Il est bien connu que l’article 18.2 de la Charte des droits et libertés de la personne vise à protéger une personne reconnue coupable d’avoir commis une infraction criminelle qui n’a aucun lien avec son emploi. L’existence ou non d’un tel lien a fait l’objet d’un certain nombre de décisions de la part de nos tribunaux et il s’avère parfois difficile pour l’employeur de congédier un employé ayant commis un crime, même à l’extérieur du cadre de son emploi.
Le 18 février 2013, le Tribunal d’arbitrage1 a maintenu le congédiement d’un pompier et premier répondant, survenu quelques mois auparavant, après que l’employeur eut notamment découvert qu’il avait été reconnu coupable d’agression sexuelle par la Cour du Québec.

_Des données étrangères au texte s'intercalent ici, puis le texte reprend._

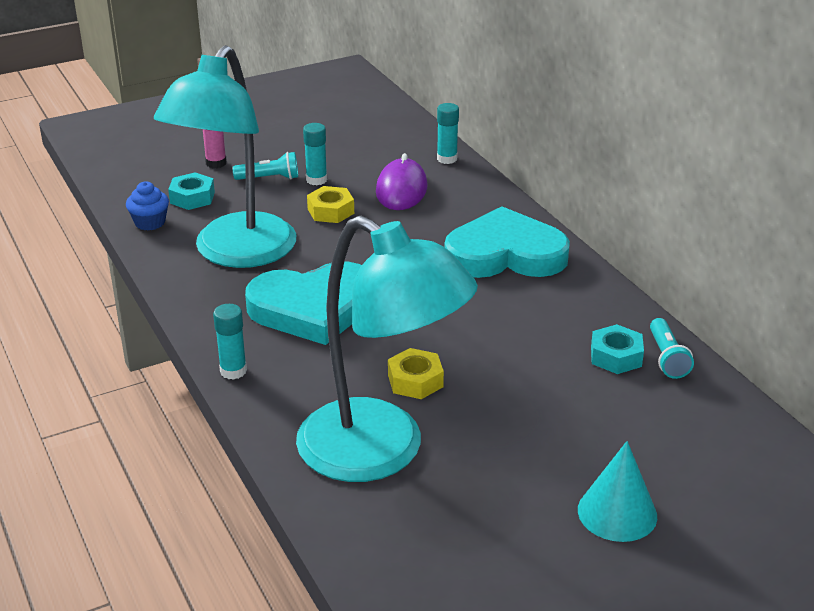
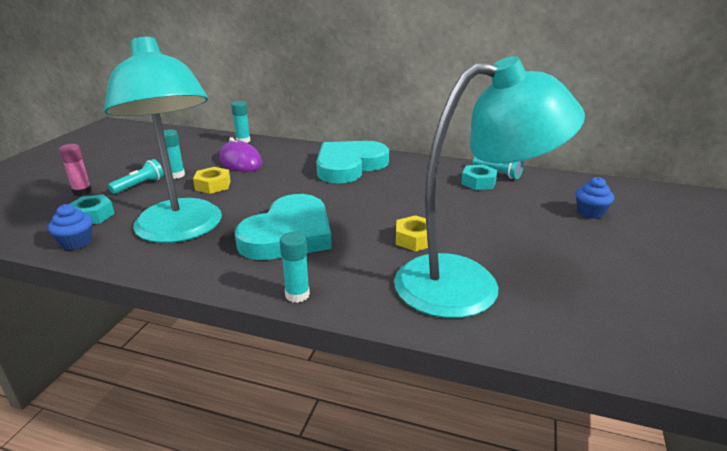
camera: 45 degrees left, 5 degrees down
turquoise cone [578,441,657,542] -> none
none -> blue cupcake [576,177,614,219]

Cette agression était survenue à l’extérieur du travail du pompier, ce que certains conçoivent comme étant dans la sphère de la vie privée du salarié. Il importe de souligner que ce pompier avait également fait l’objet d’une condition de remise en liberté au moment de son arrestation, laquelle impliquait qu’il ne pouvait sortir du district judiciaire à l’intérieur duquel la plainte criminelle avait été déposée.
Dans un premier temps, le Tribunal a été appelé à interpréter et à appliquer l’article 18.2 de la Charte. À cet égard, le Tribunal conclut à l’existence d’un lien objectif et direct entre l’infraction commise par le plaignant et son emploi au sein de la Ville. En outre, la preuve démontrait que les premiers répondants sont appelés à intervenir auprès, notamment, de victimes d’agression sexuelle.
De plus, le Tribunal conclut à l’atteinte à la réputation de l’employeur et au préjudice évident pour ce dernier s’il lui fallait maintenir le lien d’emploi avec le plaignant. Aux yeux du Tribunal, la réputation, l’intégrité et la sécurité du service de sécurité incendie sont indispensables à la réalisation de sa mission, ce que le maintien d’un pompier et premier répondant reconnu coupable d’agression sexuelle ne peut lui permettre de réaliser.
De même, le fait que le plaignant était assujetti à une condition de demeurer dans les limites d’un seul district judiciaire contrevenait aux exigences de son emploi. En effet, il a été mis en preuve qu’un pompier et premier répondant pouvait être appelé à intervenir dans d’autres districts judiciaires que celui dans lequel est située la Ville impliquée dans cette affaire.
Il est à souligner que le plaignant n’avait jamais informé son employeur qu’il était assujetti à une telle condition, ni qu’il avait fait l’objet d’accusations, ni même été reconnu coupable d’agression sexuelle. Le Tribunal en conclut que le fait de cacher l’accusation, la condamnation et la condition a contribué à la perte du lien de confiance qui devait prévaloir entre le plaignant et la Ville.
En conséquence, lorsqu’un employé est reconnu coupable d’une infraction de nature criminelle, il importe d’analyser convenablement le lien direct et rationnel pouvant exister entre cette infraction et la nature de l’emploi occupé par cette personne puisqu’un tel lien n’existe pas dans toutes les situations. Toutefois, la preuve d’un tel lien est possible après avoir analysé attentivement les tâches, les responsabilités et la nature de l’emploi sous étude ainsi que la mission, la clientèle ou le public visé par l’employeur.
1Ville de La Prairie et Travailleurs et travailleuses unis de l’alimentation et du commerce (TUAC), section locale 501, AZ-50940775, Me Robert Choquette, arbitre de grief, le 18 février 2013.